**WORK REQUEST:**
Copy every line of the records below where the word "each" occurs.

**EXTRACTED DATA:**
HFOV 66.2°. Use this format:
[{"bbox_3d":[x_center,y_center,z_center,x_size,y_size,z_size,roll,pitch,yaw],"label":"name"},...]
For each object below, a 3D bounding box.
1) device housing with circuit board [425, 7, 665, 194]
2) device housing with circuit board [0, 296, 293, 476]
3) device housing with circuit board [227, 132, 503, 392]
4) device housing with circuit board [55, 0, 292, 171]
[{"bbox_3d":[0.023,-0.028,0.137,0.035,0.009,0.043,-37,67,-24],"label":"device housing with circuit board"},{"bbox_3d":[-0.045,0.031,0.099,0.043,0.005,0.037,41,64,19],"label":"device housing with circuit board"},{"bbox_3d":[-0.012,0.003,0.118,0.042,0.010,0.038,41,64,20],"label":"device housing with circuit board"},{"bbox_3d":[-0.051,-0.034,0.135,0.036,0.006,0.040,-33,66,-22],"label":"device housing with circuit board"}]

...

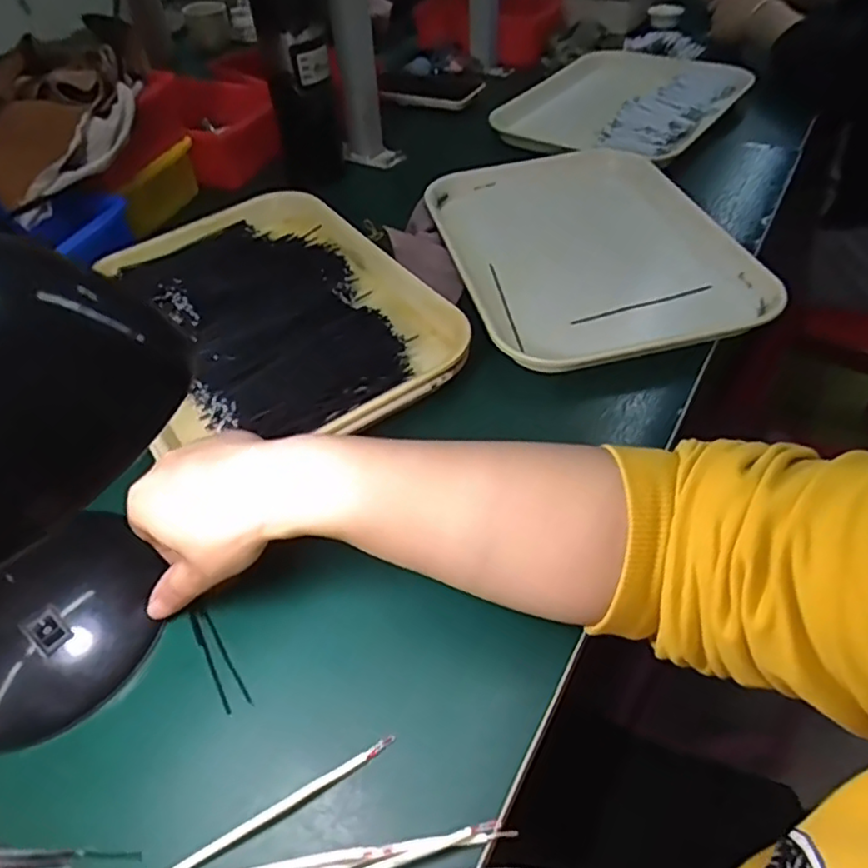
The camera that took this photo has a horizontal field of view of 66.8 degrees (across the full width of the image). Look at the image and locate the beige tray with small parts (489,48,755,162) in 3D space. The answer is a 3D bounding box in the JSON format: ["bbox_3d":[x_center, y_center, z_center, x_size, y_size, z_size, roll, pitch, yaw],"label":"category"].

==

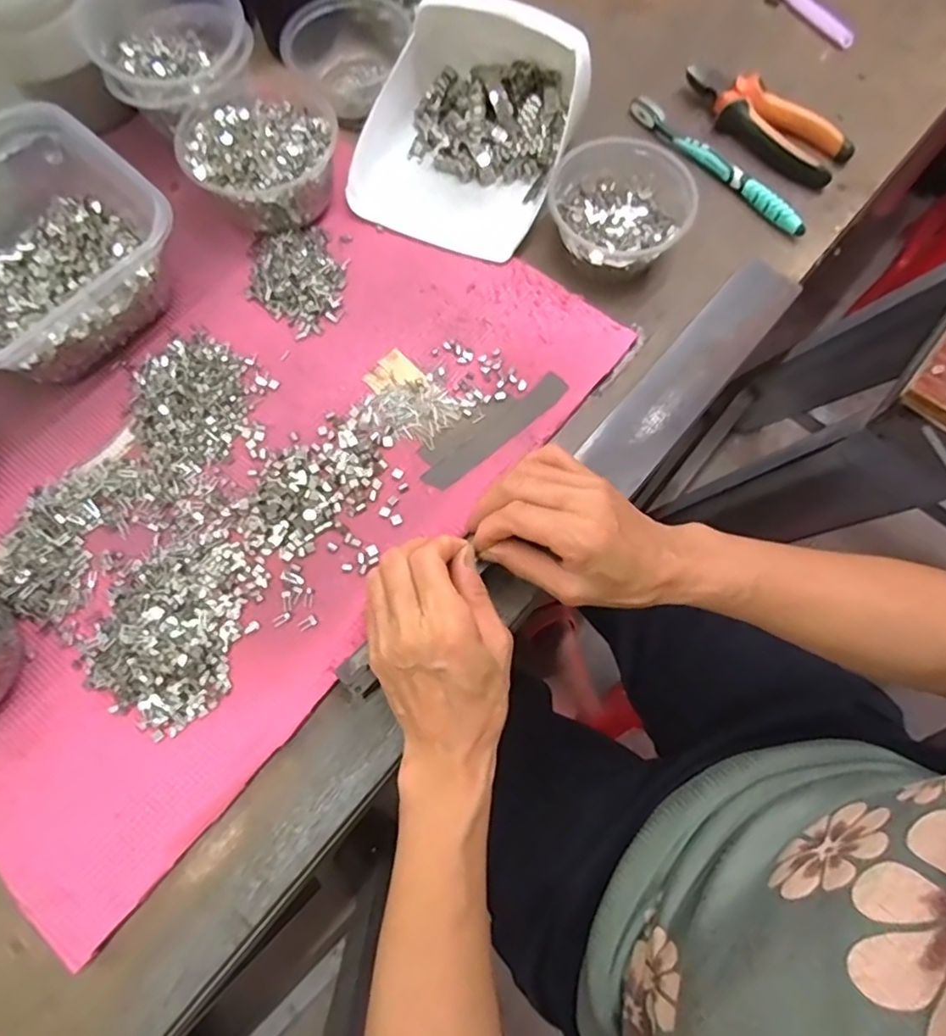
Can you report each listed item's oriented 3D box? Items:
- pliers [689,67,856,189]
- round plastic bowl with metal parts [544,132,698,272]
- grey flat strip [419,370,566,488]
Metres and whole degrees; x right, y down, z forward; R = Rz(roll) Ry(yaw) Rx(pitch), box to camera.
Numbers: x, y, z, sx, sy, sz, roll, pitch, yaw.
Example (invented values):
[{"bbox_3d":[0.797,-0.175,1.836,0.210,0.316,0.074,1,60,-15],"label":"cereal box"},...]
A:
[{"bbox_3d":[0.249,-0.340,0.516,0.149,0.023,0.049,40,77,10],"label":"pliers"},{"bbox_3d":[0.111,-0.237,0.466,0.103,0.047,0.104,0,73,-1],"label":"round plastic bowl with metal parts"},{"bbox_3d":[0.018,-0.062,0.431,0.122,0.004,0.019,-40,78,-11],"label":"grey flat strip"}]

**ANSWER AREA:**
For each object below, a 3D bounding box.
Can you report each listed item's oriented 3D box? Items:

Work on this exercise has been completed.